Please copy the rows below, substituting "Leinen" for each occurrence of "Webstoff" and leaving everything else unchanged.
****************
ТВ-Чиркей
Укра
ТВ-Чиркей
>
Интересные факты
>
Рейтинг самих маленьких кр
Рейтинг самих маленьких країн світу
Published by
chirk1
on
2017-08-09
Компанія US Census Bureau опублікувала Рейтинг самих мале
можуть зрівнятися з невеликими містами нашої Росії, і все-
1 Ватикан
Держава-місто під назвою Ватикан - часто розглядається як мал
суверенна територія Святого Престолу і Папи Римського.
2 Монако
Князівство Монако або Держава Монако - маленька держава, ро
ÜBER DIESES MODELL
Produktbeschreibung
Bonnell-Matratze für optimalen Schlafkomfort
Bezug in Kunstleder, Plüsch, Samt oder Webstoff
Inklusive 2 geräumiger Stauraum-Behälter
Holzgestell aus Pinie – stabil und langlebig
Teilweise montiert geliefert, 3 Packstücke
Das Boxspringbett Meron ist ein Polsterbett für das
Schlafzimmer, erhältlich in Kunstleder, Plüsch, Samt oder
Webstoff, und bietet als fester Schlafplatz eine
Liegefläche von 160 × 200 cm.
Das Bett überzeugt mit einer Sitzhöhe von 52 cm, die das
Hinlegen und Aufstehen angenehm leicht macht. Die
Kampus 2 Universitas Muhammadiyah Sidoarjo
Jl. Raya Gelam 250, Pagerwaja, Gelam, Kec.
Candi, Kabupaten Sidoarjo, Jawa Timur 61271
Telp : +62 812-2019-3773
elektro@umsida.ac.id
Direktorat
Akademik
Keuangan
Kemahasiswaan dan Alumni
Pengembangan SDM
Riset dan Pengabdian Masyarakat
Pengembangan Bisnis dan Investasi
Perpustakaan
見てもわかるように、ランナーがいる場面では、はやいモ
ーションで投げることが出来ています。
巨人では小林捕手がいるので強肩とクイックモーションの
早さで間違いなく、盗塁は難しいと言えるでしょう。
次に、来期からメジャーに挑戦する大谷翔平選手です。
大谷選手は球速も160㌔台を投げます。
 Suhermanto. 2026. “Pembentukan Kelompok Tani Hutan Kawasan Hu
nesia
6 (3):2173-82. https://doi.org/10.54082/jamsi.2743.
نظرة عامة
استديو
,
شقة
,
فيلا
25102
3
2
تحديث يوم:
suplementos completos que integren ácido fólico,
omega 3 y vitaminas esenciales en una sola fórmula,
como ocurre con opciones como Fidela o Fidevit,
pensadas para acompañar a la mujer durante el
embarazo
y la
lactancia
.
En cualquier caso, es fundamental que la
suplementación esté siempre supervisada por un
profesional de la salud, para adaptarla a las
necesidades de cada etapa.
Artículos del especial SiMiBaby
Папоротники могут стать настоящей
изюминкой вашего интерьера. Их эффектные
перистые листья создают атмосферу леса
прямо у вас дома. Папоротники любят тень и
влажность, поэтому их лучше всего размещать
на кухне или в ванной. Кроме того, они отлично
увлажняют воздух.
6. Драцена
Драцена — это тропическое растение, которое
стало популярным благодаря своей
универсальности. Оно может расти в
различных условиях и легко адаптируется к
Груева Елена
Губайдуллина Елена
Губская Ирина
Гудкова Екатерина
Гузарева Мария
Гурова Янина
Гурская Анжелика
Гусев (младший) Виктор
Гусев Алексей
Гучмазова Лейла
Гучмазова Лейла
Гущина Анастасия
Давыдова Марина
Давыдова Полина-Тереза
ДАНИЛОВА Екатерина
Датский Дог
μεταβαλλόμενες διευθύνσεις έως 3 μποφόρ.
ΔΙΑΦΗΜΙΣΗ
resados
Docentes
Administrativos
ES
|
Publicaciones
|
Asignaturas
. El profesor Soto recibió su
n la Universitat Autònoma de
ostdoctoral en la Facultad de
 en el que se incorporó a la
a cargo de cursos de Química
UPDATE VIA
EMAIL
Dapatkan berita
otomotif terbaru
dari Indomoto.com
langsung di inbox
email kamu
****************
RESPONSE:
ТВ-Чиркей
Укра
ТВ-Чиркей
>
Интересные факты
>
Рейтинг самих маленьких кр
Рейтинг самих маленьких країн світу
Published by
chirk1
on
2017-08-09
Компанія US Census Bureau опублікувала Рейтинг самих мале
можуть зрівнятися з невеликими містами нашої Росії, і все-
1 Ватикан
Держава-місто під назвою Ватикан - часто розглядається як мал
суверенна територія Святого Престолу і Папи Римського.
2 Монако
Князівство Монако або Держава Монако - маленька держава, ро
ÜBER DIESES MODELL
Produktbeschreibung
Bonnell-Matratze für optimalen Schlafkomfort
Bezug in Kunstleder, Plüsch, Samt oder Leinen
Inklusive 2 geräumiger Stauraum-Behälter
Holzgestell aus Pinie – stabil und langlebig
Teilweise montiert geliefert, 3 Packstücke
Das Boxspringbett Meron ist ein Polsterbett für das
Schlafzimmer, erhältlich in Kunstleder, Plüsch, Samt oder
Leinen, und bietet als fester Schlafplatz eine
Liegefläche von 160 × 200 cm.
Das Bett überzeugt mit einer Sitzhöhe von 52 cm, die das
Hinlegen und Aufstehen angenehm leicht macht. Die
Kampus 2 Universitas Muhammadiyah Sidoarjo
Jl. Raya Gelam 250, Pagerwaja, Gelam, Kec.
Candi, Kabupaten Sidoarjo, Jawa Timur 61271
Telp : +62 812-2019-3773
elektro@umsida.ac.id
Direktorat
Akademik
Keuangan
Kemahasiswaan dan Alumni
Pengembangan SDM
Riset dan Pengabdian Masyarakat
Pengembangan Bisnis dan Investasi
Perpustakaan
見てもわかるように、ランナーがいる場面では、はやいモ
ーションで投げることが出来ています。
巨人では小林捕手がいるので強肩とクイックモーションの
早さで間違いなく、盗塁は難しいと言えるでしょう。
次に、来期からメジャーに挑戦する大谷翔平選手です。
大谷選手は球速も160㌔台を投げます。
 Suhermanto. 2026. “Pembentukan Kelompok Tani Hutan Kawasan Hu
nesia
6 (3):2173-82. https://doi.org/10.54082/jamsi.2743.
نظرة عامة
استديو
,
شقة
,
فيلا
25102
3
2
تحديث يوم:
suplementos completos que integren ácido fólico,
omega 3 y vitaminas esenciales en una sola fórmula,
como ocurre con opciones como Fidela o Fidevit,
pensadas para acompañar a la mujer durante el
embarazo
y la
lactancia
.
En cualquier caso, es fundamental que la
suplementación esté siempre supervisada por un
profesional de la salud, para adaptarla a las
necesidades de cada etapa.
Artículos del especial SiMiBaby
Папоротники могут стать настоящей
изюминкой вашего интерьера. Их эффектные
перистые листья создают атмосферу леса
прямо у вас дома. Папоротники любят тень и
влажность, поэтому их лучше всего размещать
на кухне или в ванной. Кроме того, они отлично
увлажняют воздух.
6. Драцена
Драцена — это тропическое растение, которое
стало популярным благодаря своей
универсальности. Оно может расти в
различных условиях и легко адаптируется к
Груева Елена
Губайдуллина Елена
Губская Ирина
Гудкова Екатерина
Гузарева Мария
Гурова Янина
Гурская Анжелика
Гусев (младший) Виктор
Гусев Алексей
Гучмазова Лейла
Гучмазова Лейла
Гущина Анастасия
Давыдова Марина
Давыдова Полина-Тереза
ДАНИЛОВА Екатерина
Датский Дог
μεταβαλλόμενες διευθύνσεις έως 3 μποφόρ.
ΔΙΑΦΗΜΙΣΗ
resados
Docentes
Administrativos
ES
|
Publicaciones
|
Asignaturas
. El profesor Soto recibió su
n la Universitat Autònoma de
ostdoctoral en la Facultad de
 en el que se incorporó a la
a cargo de cursos de Química
UPDATE VIA
EMAIL
Dapatkan berita
otomotif terbaru
dari Indomoto.com
langsung di inbox
email kamu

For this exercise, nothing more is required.